What I don't understand is why uncapped honey frames crystallize in a refrigerator. If honey crystallizes at 57 deg. I would think 45 deg is far enough away from that point. And a frost free refrigerator is taking the moisture out.


----------



## sqkcrk (Dec 10, 2005)

Why do you have uncapped honey in your refrigerator?

Eventually almost all honeys will crystalize, no matter what temperature it is stored at. Unless one stores honey at high enuf temp as to liquify crystals. Which I would not call storing. Cooler or hotter than 57 degrees slows the process. It doesn't stop it.


----------



## beedeetee (Nov 27, 2004)

It crystallizes fastest at 57. It will also crystallize at 90 (much slower, but in my refrigerator warmer you can see it start over a year) or near freezing. At room temperature our honey that is extracted about the first of August will crystallize by the first of November. When I put honey in my freezer (close to 0F) it comes out just like it went in, but will start to crystallize after that.


----------



## Acebird (Mar 17, 2011)

sqkcrk said:


> Why do you have uncapped honey in your refrigerator?

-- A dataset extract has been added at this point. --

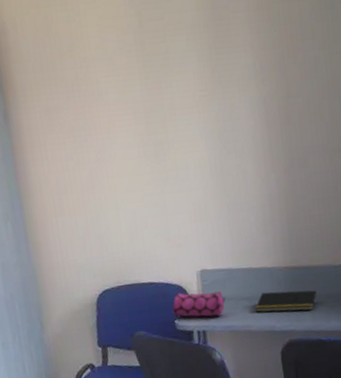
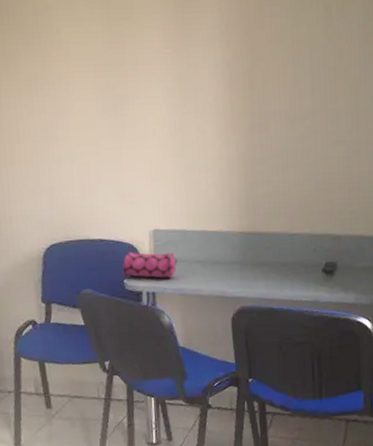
notepad: present [256,290,317,313] -> none [208,256,271,278]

New beek, didn't know any better. Not all the honey came out of the comb when I drip extracted. That is why I made an extractor. At the time I felt the frames could be used as a feed in the spring which I did and I think it helped. It certainly gets the bees using the frames right away as opposed to fresh foundation.

I am still leaning on the fence because I am not 100% sure what to do this year. Maybe I should start a new post and ask?


----------



## geebob (Apr 4, 2011)

Peaches said:


> Do you have hive beetles up there in Wisconsin?

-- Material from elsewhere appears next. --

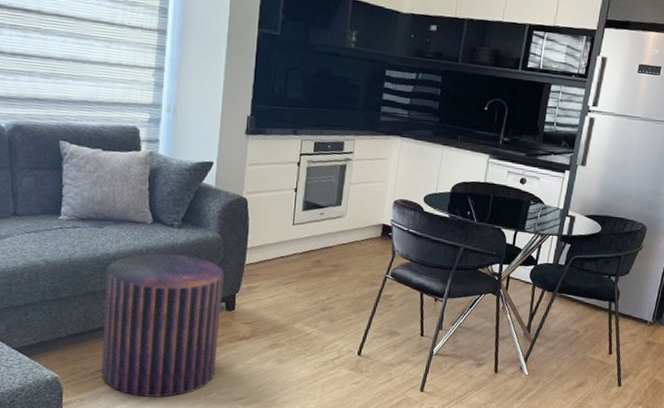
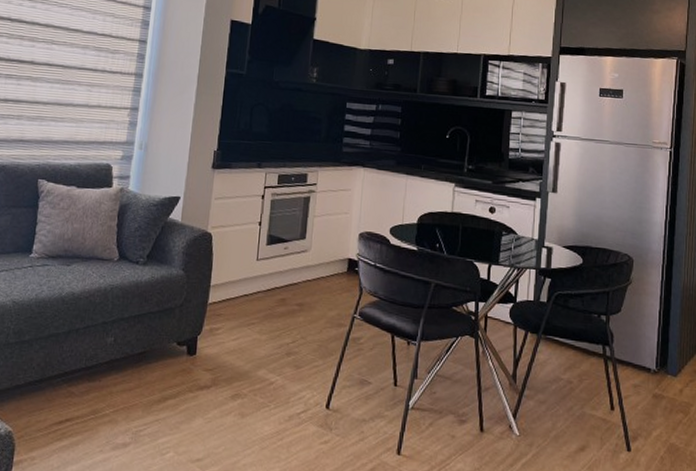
pouf: present [101,253,224,397] -> none [55,292,187,457]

Fortunately our recent, wickedly cold Winters have kept us SHB free. I talked to a migratory beekeeper who was battling them and I don't envy him for that.

We do have wax moths though, which has me hunting for freezers on Craigslist.


----------



## KYBEEs (Aug 9, 2014)

Oldbee said:


> _>"The reason I posted this was I was told honey will still draw moisture even if it was capped."_
> 
> _>"No, not true."_ --sqkcrk.
> 
> ...


I had a similar experience. I stored honey for several weeks before extracting with no problems. I don't understand why these eggs would immediately hatch and ruin honey if not in the hive and in the hive they last all winter.


----------



## hpm08161947 (May 16, 2009)

KYBEEs said:


> I had a similar experience. I stored honey for several weeks before extracting with no problems. I don't understand why these eggs woudl immediatly hatch and ruin honey if not in the hive and in the hive they last all winter.

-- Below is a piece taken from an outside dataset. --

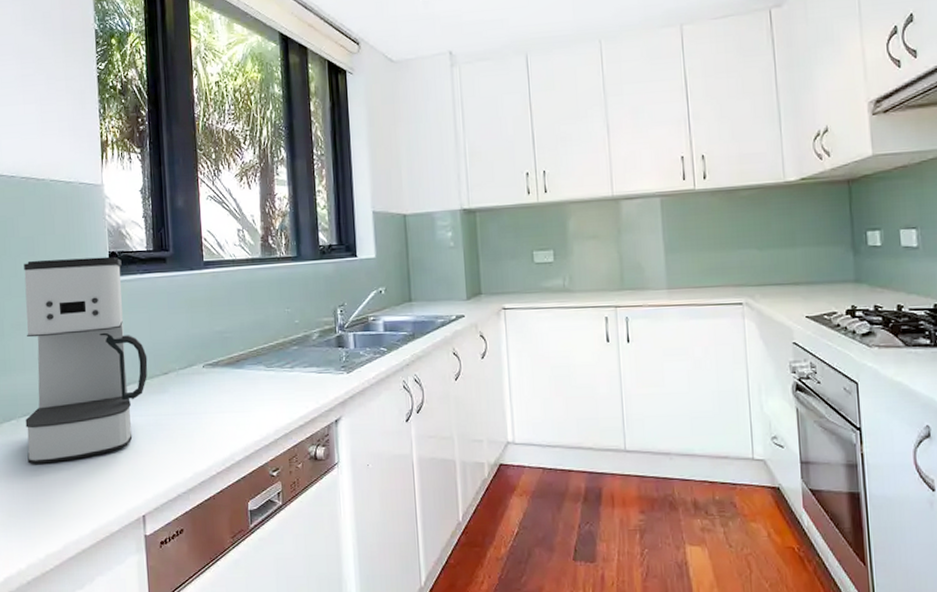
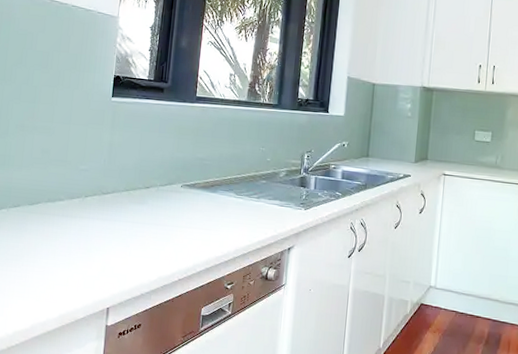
coffee maker: present [24,256,148,464] -> none [11,72,134,251]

Humidity... below 25% they do not hatch.


----------



## KYBEEs (Aug 9, 2014)

hpm08161947 said:


> Humidity... below 25% they do not hatch.


That's really interesting. So do bees keep humidity low in the summer time too? I can understand keeping the temperature low by air movement but I wouldn't have thought that would affect humidity. I go back and forth between being amazed by bees and wanting to sell everything and be done with them. I'm in an amazed sort of mood now.


----------



## KYBEEs (Aug 9, 2014)

geebob said:


> Fortunately our recent, wickedly cold Winters have kept us SHB free. I talked to a migratory beekeeper who was battling them and I don't envy him for that.
> 
> We do have wax moths though, which has me hunting for freezers on Craigslist.


So should I keep all of my frames and supers in a freezer? Does the freezer need to be one? What if some boxes already have some moths in them?


----------



## hpm08161947 (May 16, 2009)

KYBEEs said:


> That's really interesting. So do bees keep humidity low in the summer time too?


I don't know. I just know that in this land of high humidity if you do not keep the dehumidifier going full blast in the honey house you will wind up with a mess....


----------



## Lady Devana (Oct 5, 2016)

Greetings!

I have 6 frames of honey I was unable to spin that are 2 years old. They have been stored in a cool place in a plastic bin with a tight lid. The honey seems to be a bit darker but has a good taste. I would like to spin this honey and give as gifts. Would the honey still be safe for human consumption?


----------



## Cloverdale (Mar 26, 2012)

Lady Devana said:


> Greetings!
> 
> I have 6 frames of honey I was unable to spin that are 2 years old. They have been stored in a cool place in a plastic bin with a tight lid. The honey seems to be a bit darker but has a good taste. I would like to spin this honey and give as gifts. Would the honey still be safe for human consumption?


Yes.


----------